▶ YOUR ASSIGNMENT:
Make an exact copy of the entries below with the pictures removed.

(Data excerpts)
★ ★ ★ ★

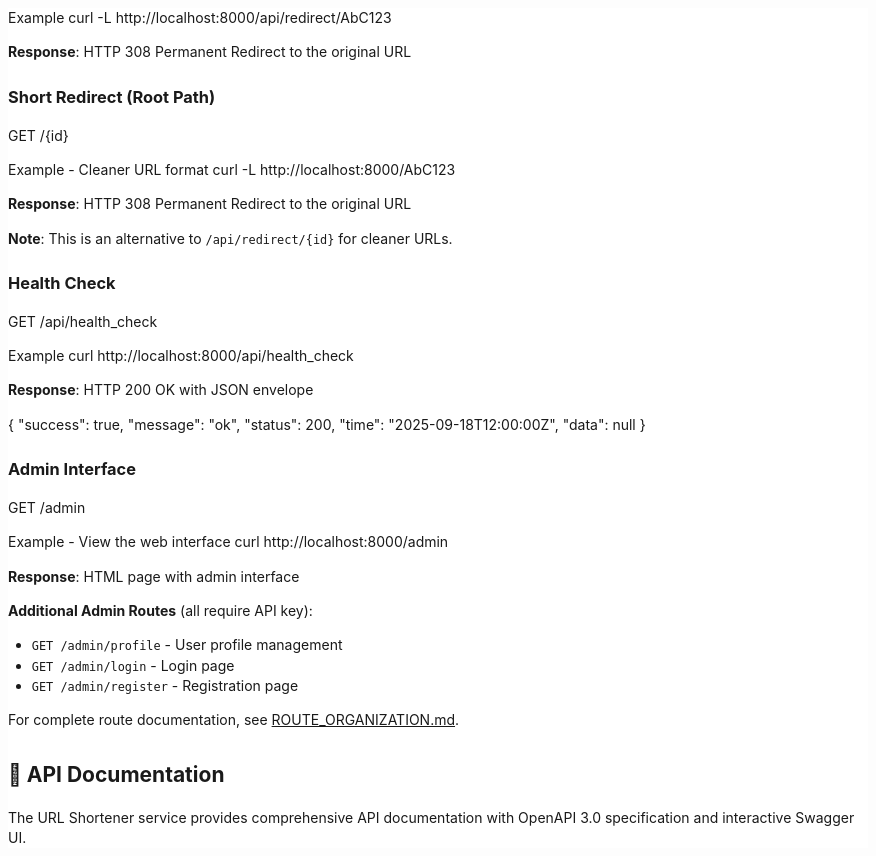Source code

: Example
curl -L http://localhost:8000/api/redirect/AbC123


**Response**: HTTP 308 Permanent Redirect to the original URL

### Short Redirect (Root Path)

GET /{id}

Example - Cleaner URL format
curl -L http://localhost:8000/AbC123


**Response**: HTTP 308 Permanent Redirect to the original URL

**Note**: This is an alternative to `/api/redirect/{id}` for cleaner URLs.

### Health Check

GET /api/health_check

Example
curl http://localhost:8000/api/health_check


**Response**: HTTP 200 OK with JSON envelope

{
"success": true,
"message": "ok",
"status": 200,
"time": "2025-09-18T12:00:00Z",
"data": null
}


### Admin Interface

GET /admin

Example - View the web interface
curl http://localhost:8000/admin


**Response**: HTML page with admin interface

**Additional Admin Routes** (all require API key):
- `GET /admin/profile` - User profile management
- `GET /admin/login` - Login page
- `GET /admin/register` - Registration page

For complete route documentation, see [ROUTE_ORGANIZATION.md](ROUTE_ORGANIZATION.md).

## 📖 API Documentation

The URL Shortener service provides comprehensive API documentation with OpenAPI 3.0 specification and interactive Swagger UI.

★ ★ ★ ★

▶ TASK SOLUTION:
Source code

: Example
curl -L http://localhost:8000/api/redirect/AbC123


**Response**: HTTP 308 Permanent Redirect to the original URL

### Short Redirect (Root Path)

GET /{id}

Example - Cleaner URL format
curl -L http://localhost:8000/AbC123


**Response**: HTTP 308 Permanent Redirect to the original URL

**Note**: This is an alternative to `/api/redirect/{id}` for cleaner URLs.

### Health Check

GET /api/health_check

Example
curl http://localhost:8000/api/health_check


**Response**: HTTP 200 OK with JSON envelope

{
"success": true,
"message": "ok",
"status": 200,
"time": "2025-09-18T12:00:00Z",
"data": null
}


### Admin Interface

GET /admin

Example - View the web interface
curl http://localhost:8000/admin


**Response**: HTML page with admin interface

**Additional Admin Routes** (all require API key):
- `GET /admin/profile` - User profile management
- `GET /admin/login` - Login page
- `GET /admin/register` - Registration page

For complete route documentation, see [ROUTE_ORGANIZATION.md](ROUTE_ORGANIZATION.md).

## 📖 API Documentation

The URL Shortener service provides comprehensive API documentation with OpenAPI 3.0 specification and interactive Swagger UI.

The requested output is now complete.